Quant Foundry execs Chris Cormack and David Kelly elaborate on a methodology for low probability default modeling using a neural network approach in a recent issue of Intelligent Risk, a publication from the Professional Risk Managers’ International Association.
The drivers underlying development of the methodology described in the article are challenges posed by regulators, and the desire of asset and treasury managers to improve their portfolio investment decisions for low profitability defaults (LPD) such as sovereigns, through improved forecasting methods.
LPD by definition happens infrequently and the available data is restricted, as there are no more than 200 sovereign issuers. Traditional statistical techniques that link disparate probability distributions are hampered by fragmented market data, with quality concentrated in developed country issuers.
Countries fail on their external obligations for many reasons, but there is a pattern of behavior that an analyst would look for in the anticipation that history does repeat itself. Examples include material expansion of external debt, ambitious infrastructure programs, autocratic or corrupt government, and low GDP per head of population. Market data such as yield curves provide a consensus of relative risk-reward from investors based on capital flows, but such data does not capture the whole and tends to understate the credit risk of sovereigns.

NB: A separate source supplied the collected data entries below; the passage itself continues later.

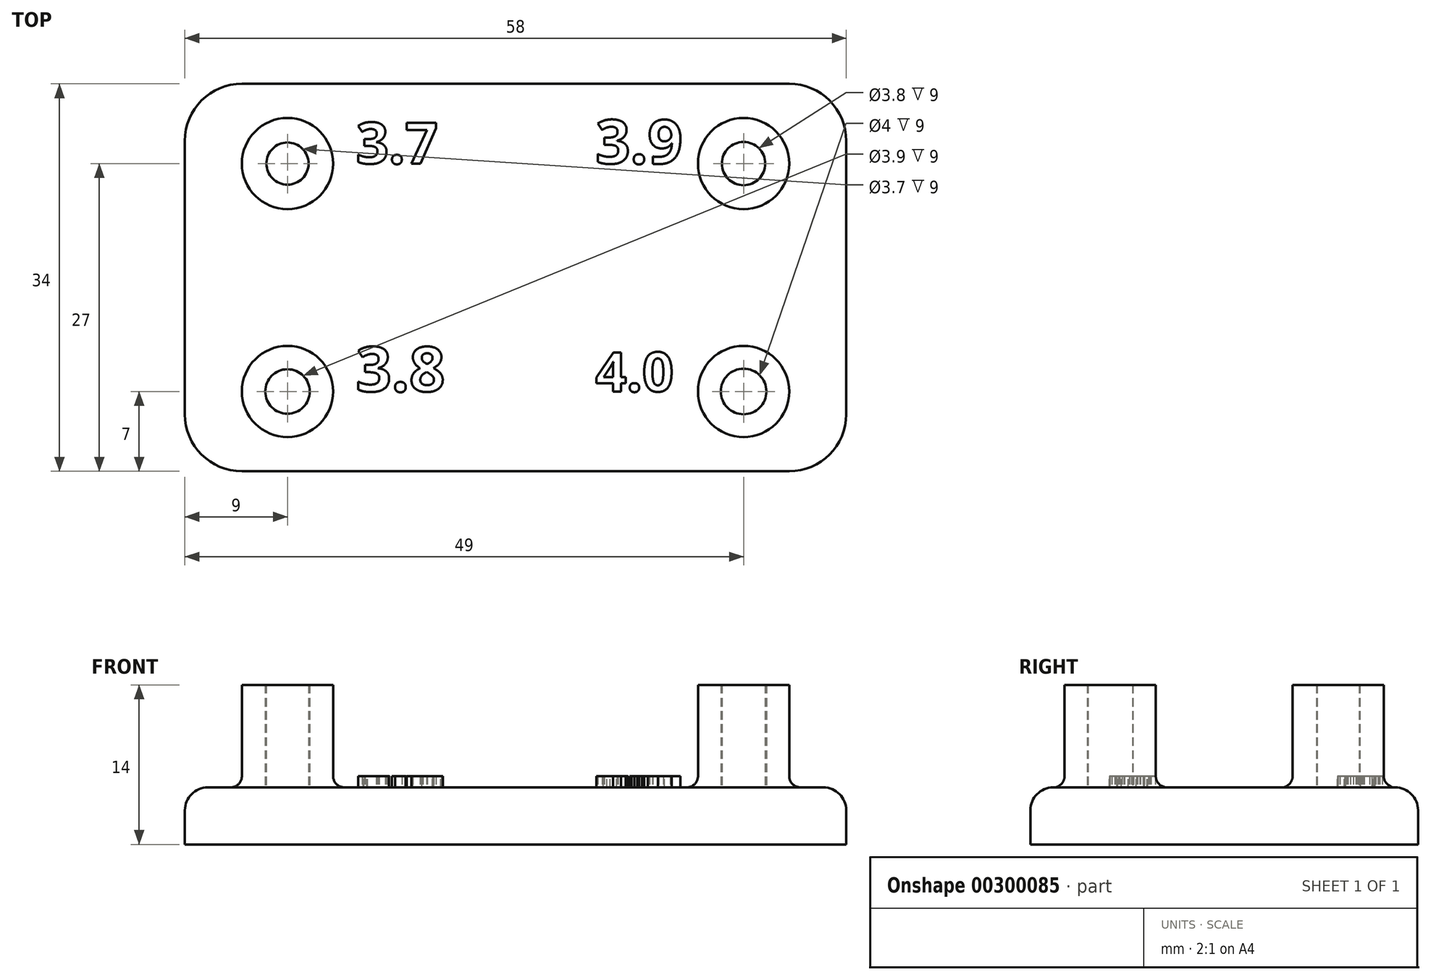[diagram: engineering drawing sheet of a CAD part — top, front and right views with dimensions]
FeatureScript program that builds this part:
annotation { "Feature Type Name" : "Feature", "Feature Type Description" : "" }
export const myFeature = defineFeature(function(context is Context, id is Id, definition is map)
    precondition{}
    {
        {
            var Q0;
            Q0=qCreatedBy(makeId("Top.planeOp"),FACE);
            var sketch = newSketch(context, id + "F0", { "sketchPlane" : qUnion([Q0])});
            skCircle(sketch, "E0", {"center": v(-20, 10) * mm, "radius": 4 * mm});
            skCircle(sketch, "E1", {"center": v(-20, -10) * mm, "radius": 4 * mm});
            skCircle(sketch, "E2", {"center": v(20, -10) * mm, "radius": 4 * mm});
            skCircle(sketch, "E3", {"center": v(20, 10) * mm, "radius": 4 * mm});
            skCircle(sketch, "E4", {"center": v(-20, 10) * mm, "radius": 1.85 * mm});
            skCircle(sketch, "E5", {"center": v(20, 10) * mm, "radius": 1.9 * mm});
            skCircle(sketch, "E6", {"center": v(-20, -10) * mm, "radius": 1.95 * mm});
            skCircle(sketch, "E7", {"center": v(20, -10) * mm, "radius": 2 * mm});
            skSolve(sketch);
        }
        {
            var Q0;
            Q0 = qSketchRegion(id + "F0", true);
            extrude(context, id + "F1", {"entities" : qUnion([Q0]), "depth" : 12 * mm});
        }
        {
            var Q0;
            Q0=qCreatedBy(makeId("Top.planeOp"),FACE);
            var sketch = newSketch(context, id + "F2", { "sketchPlane" : qUnion([Q0])});
            skLineSegment(sketch, "E8.bottom", {"start": v(29, -17) * mm, "end": v(-29, -17) * mm});
            skLineSegment(sketch, "E8.top", {"start": v(29, 17) * mm, "end": v(-29, 17) * mm});
            skLineSegment(sketch, "E8.left", {"start": v(29, -17) * mm, "end": v(29, 17) * mm});
            skLineSegment(sketch, "E8.right", {"start": v(-29, -17) * mm, "end": v(-29, 17) * mm});
            skPoint(sketch, "E8.middle", {"position": v(0, 0) * mm});
            skSolve(sketch);
        }
        {
            var Q0;
            Q0 = qSketchRegion(id + "F2", true);
            extrude(context, id + "F3", {"entities" : qUnion([Q0]), "depth" : 5 * mm});
        }
        {
            var Q0;
            Q0=makeQuery(id+"F1.opExtrude","SWEPT_BODY",BODY,{"disambiguationData":[OSD([sQuery(id+"F0.wireOp",EDGE,"E3"),sQuery(id+"F0.wireOp",EDGE,"E5")])]});
            var Q1;
            Q1=makeQuery(id+"F1.opExtrude","SWEPT_BODY",BODY,{"disambiguationData":[OSD([sQuery(id+"F0.wireOp",EDGE,"E2"),sQuery(id+"F0.wireOp",EDGE,"E7")])]});
            var Q2;
            Q2=makeQuery(id+"F1.opExtrude","SWEPT_BODY",BODY,{"disambiguationData":[OSD([sQuery(id+"F0.wireOp",EDGE,"E1"),sQuery(id+"F0.wireOp",EDGE,"E6")])]});
            var Q3;
            Q3=makeQuery(id+"F1.opExtrude","SWEPT_BODY",BODY,{"disambiguationData":[OSD([sQuery(id+"F0.wireOp",EDGE,"E0"),sQuery(id+"F0.wireOp",EDGE,"E4")])]});
            transform(context, id + "F4", {"entities" : qUnion([Q0, Q1, Q2, Q3]), "transformType" : TransformType.TRANSLATION_3D, "dx" : 0 * mm, "dy" : 0 * mm, "dz" : 2 * mm, "makeCopy" : false});
        }
        {
            var Q0;
            Q0=makeQuery(id+"F3.opExtrude","SWEPT_EDGE",EDGE,{"disambiguationData":[OSD([sQuery(id+"F2.wireOp",EDGE,"E8.bottom"),sQuery(id+"F2.wireOp",EDGE,"E8.left")])]});
            var Q1;
            Q1=makeQuery(id+"F3.opExtrude","SWEPT_EDGE",EDGE,{"disambiguationData":[OSD([sQuery(id+"F2.wireOp",EDGE,"E8.bottom"),sQuery(id+"F2.wireOp",EDGE,"E8.right")])]});
            var Q2;
            Q2=makeQuery(id+"F3.opExtrude","SWEPT_EDGE",EDGE,{"disambiguationData":[OSD([sQuery(id+"F2.wireOp",EDGE,"E8.top"),sQuery(id+"F2.wireOp",EDGE,"E8.right")])]});
            var Q3;
            Q3=makeQuery(id+"F3.opExtrude","SWEPT_EDGE",EDGE,{"disambiguationData":[OSD([sQuery(id+"F2.wireOp",EDGE,"E8.top"),sQuery(id+"F2.wireOp",EDGE,"E8.left")])]});
            fillet(context, id + "F5", {"entities" : qUnion([Q0, Q1, Q2, Q3]), "radius" : 5 * mm, "tangentPropagation" : true, "allowEdgeOverflow" : false});
        }
        {
            var Q0;
            Q0=qCreatedBy(makeId("Top.planeOp"),FACE);
            var sketch = newSketch(context, id + "F6", { "sketchPlane" : qUnion([Q0])});
            skLineSegment(sketch, "E9", {"start": v(0, 0) * mm, "end": v(-14, 0) * mm});
            skLineSegment(sketch, "E10", {"start": v(-14, 0) * mm, "end": v(-14, 10) * mm});
            skLineSegment(sketch, "E11", {"start": v(-14, 10) * mm, "end": v(-14, -10) * mm});
            skLineSegment(sketch, "E12", {"start": v(0, 0) * mm, "end": v(14, 0) * mm});
            skLineSegment(sketch, "E13", {"start": v(14, 0) * mm, "end": v(14, 10) * mm});
            skLineSegment(sketch, "E14", {"start": v(14, 10) * mm, "end": v(14, -10) * mm});
            skText(sketch, "E15", { "text": "3.7", "fontName": "OpenSans-Bold.ttf"});
            skText(sketch, "E16", { "text": "3.8", "fontName": "OpenSans-Bold.ttf"});
            skLineSegment(sketch, "E17", {"start": v(14, 10) * mm, "end": v(7, 10) * mm});
            skLineSegment(sketch, "E18", {"start": v(14, -10) * mm, "end": v(7, -10) * mm});
            skText(sketch, "E19", { "text": "3.9", "fontName": "OpenSans-Bold.ttf"});
            skText(sketch, "E20", { "text": "4.0", "fontName": "OpenSans-Bold.ttf"});
            const initialGuessF6  = {"E15": [-0.014, 0.01, 1, 0, 0.00363], "E16": [-0.014, -0.01, 1, 0, 0.00394], "E19": [0.007, 0.01, 1, 0, 0.00386], "E20": [0.007, -0.01, 1, 0, 0.00346]};
            skSetInitialGuess(sketch, initialGuessF6);
            skSolve(sketch);
        }
        {
            var Q0;
            Q0 = qSketchRegion(id + "F6", true);
            extrude(context, id + "F7", {"entities" : qUnion([Q0]), "operationType" : NewBodyOperationType.ADD, "depth" : 6 * mm});
        }
        {
            var Q0;
            Q0=makeQuery(id+"F1.opExtrude","SWEPT_BODY",BODY,{"disambiguationData":[OSD([sQuery(id+"F0.wireOp",EDGE,"E0"),sQuery(id+"F0.wireOp",EDGE,"E4")])]});
            var Q1;
            Q1=makeQuery(id+"F1.opExtrude","SWEPT_BODY",BODY,{"disambiguationData":[OSD([sQuery(id+"F0.wireOp",EDGE,"E1"),sQuery(id+"F0.wireOp",EDGE,"E6")])]});
            var Q2;
            Q2=makeQuery(id+"F1.opExtrude","SWEPT_BODY",BODY,{"disambiguationData":[OSD([sQuery(id+"F0.wireOp",EDGE,"E2"),sQuery(id+"F0.wireOp",EDGE,"E7")])]});
            var Q3;
            Q3=makeQuery(id+"F1.opExtrude","SWEPT_BODY",BODY,{"disambiguationData":[OSD([sQuery(id+"F0.wireOp",EDGE,"E3"),sQuery(id+"F0.wireOp",EDGE,"E5")])]});
            var Q4;
            Q4=makeQuery(id+"F3.opExtrude","SWEPT_BODY",BODY,{"disambiguationData":[OSD([sQuery(id+"F2.wireOp",EDGE,"E8.bottom"),sQuery(id+"F2.wireOp",EDGE,"E8.top"),sQuery(id+"F2.wireOp",EDGE,"E8.left"),sQuery(id+"F2.wireOp",EDGE,"E8.right")])]});
            booleanBodies(context, id + "F8", {"operationType" : BooleanOperationType.UNION, "tools" : qUnion([Q0, Q1, Q2, Q3, Q4])});
        }
        {
            var Q0;
            Q0=makeQuery(id+"F3.opExtrude","CAP_EDGE",EDGE,{"disambiguationData":[OSD([sQuery(id+"F2.wireOp",EDGE,"E8.bottom")])],"isStart":false});
            fillet(context, id + "F9", {"entities" : qUnion([Q0]), "radius" : 2 * mm, "tangentPropagation" : true, "allowEdgeOverflow" : false});
        }
        {
            var Q0;
            {var subQ0=sQuery(id+"F2.wireOp",EDGE,"E8.left");var subQ1=sQuery(id+"F2.wireOp",EDGE,"E8.right");var subQ2=sQuery(id+"F2.wireOp",EDGE,"E8.bottom");var subQ3=sQuery(id+"F2.wireOp",EDGE,"E8.top");Q0=makeQuery(id+"F8.opBoolean","INTERSECT",EDGE,{"derivedFrom":[makeQuery(id+"F1.opExtrude","SWEPT_FACE",FACE,{"disambiguationData":[OSD([sQuery(id+"F0.wireOp",EDGE,"E1")])]}),makeQuery(id+"F7.boolean.opBoolean","SPLIT",FACE,{"disambiguationData":[TD([makeQuery(id+"F3.opExtrude","SWEPT_FACE",FACE,{"disambiguationData":[OSD([subQ2])]})])],"derivedFrom":makeQuery(id+"F3.opExtrude","CAP_FACE",FACE,{"disambiguationData":[OSD([subQ2,subQ3,subQ0,subQ1])],"isStart":false})})]});}
            var Q1;
            {var subQ0=sQuery(id+"F2.wireOp",EDGE,"E8.left");var subQ1=sQuery(id+"F2.wireOp",EDGE,"E8.right");var subQ2=sQuery(id+"F2.wireOp",EDGE,"E8.bottom");var subQ3=sQuery(id+"F2.wireOp",EDGE,"E8.top");Q1=makeQuery(id+"F8.opBoolean","INTERSECT",EDGE,{"derivedFrom":[makeQuery(id+"F1.opExtrude","SWEPT_FACE",FACE,{"disambiguationData":[OSD([sQuery(id+"F0.wireOp",EDGE,"E0")])]}),makeQuery(id+"F7.boolean.opBoolean","SPLIT",FACE,{"disambiguationData":[TD([makeQuery(id+"F3.opExtrude","SWEPT_FACE",FACE,{"disambiguationData":[OSD([subQ2])]})])],"derivedFrom":makeQuery(id+"F3.opExtrude","CAP_FACE",FACE,{"disambiguationData":[OSD([subQ2,subQ3,subQ0,subQ1])],"isStart":false})})]});}
            var Q2;
            {var subQ0=sQuery(id+"F2.wireOp",EDGE,"E8.left");var subQ1=sQuery(id+"F2.wireOp",EDGE,"E8.right");var subQ2=sQuery(id+"F2.wireOp",EDGE,"E8.bottom");var subQ3=sQuery(id+"F2.wireOp",EDGE,"E8.top");Q2=makeQuery(id+"F8.opBoolean","INTERSECT",EDGE,{"derivedFrom":[makeQuery(id+"F1.opExtrude","SWEPT_FACE",FACE,{"disambiguationData":[OSD([sQuery(id+"F0.wireOp",EDGE,"E2")])]}),makeQuery(id+"F7.boolean.opBoolean","SPLIT",FACE,{"disambiguationData":[TD([makeQuery(id+"F3.opExtrude","SWEPT_FACE",FACE,{"disambiguationData":[OSD([subQ2])]})])],"derivedFrom":makeQuery(id+"F3.opExtrude","CAP_FACE",FACE,{"disambiguationData":[OSD([subQ2,subQ3,subQ0,subQ1])],"isStart":false})})]});}
            var Q3;
            {var subQ0=sQuery(id+"F2.wireOp",EDGE,"E8.left");var subQ1=sQuery(id+"F2.wireOp",EDGE,"E8.right");var subQ2=sQuery(id+"F2.wireOp",EDGE,"E8.bottom");var subQ3=sQuery(id+"F2.wireOp",EDGE,"E8.top");Q3=makeQuery(id+"F8.opBoolean","INTERSECT",EDGE,{"derivedFrom":[makeQuery(id+"F1.opExtrude","SWEPT_FACE",FACE,{"disambiguationData":[OSD([sQuery(id+"F0.wireOp",EDGE,"E3")])]}),makeQuery(id+"F7.boolean.opBoolean","SPLIT",FACE,{"disambiguationData":[TD([makeQuery(id+"F3.opExtrude","SWEPT_FACE",FACE,{"disambiguationData":[OSD([subQ2])]})])],"derivedFrom":makeQuery(id+"F3.opExtrude","CAP_FACE",FACE,{"disambiguationData":[OSD([subQ2,subQ3,subQ0,subQ1])],"isStart":false})})]});}
            fillet(context, id + "F10", {"entities" : qUnion([Q0, Q1, Q2, Q3]), "radius" : 1 * mm, "tangentPropagation" : true, "allowEdgeOverflow" : false});
        }
    });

The expertise incorporated by the methodology designers combines industry credit risk knowledge, traditional analytical methods and deep understanding of neural network tools, to leverage off a wider selection of empirical data. The approach taken is to break down the thought process of a credit analyst who uses both market and non-market data indicators and replicate it using a model that provides a powerful, unbiased and potentially superior default predictor.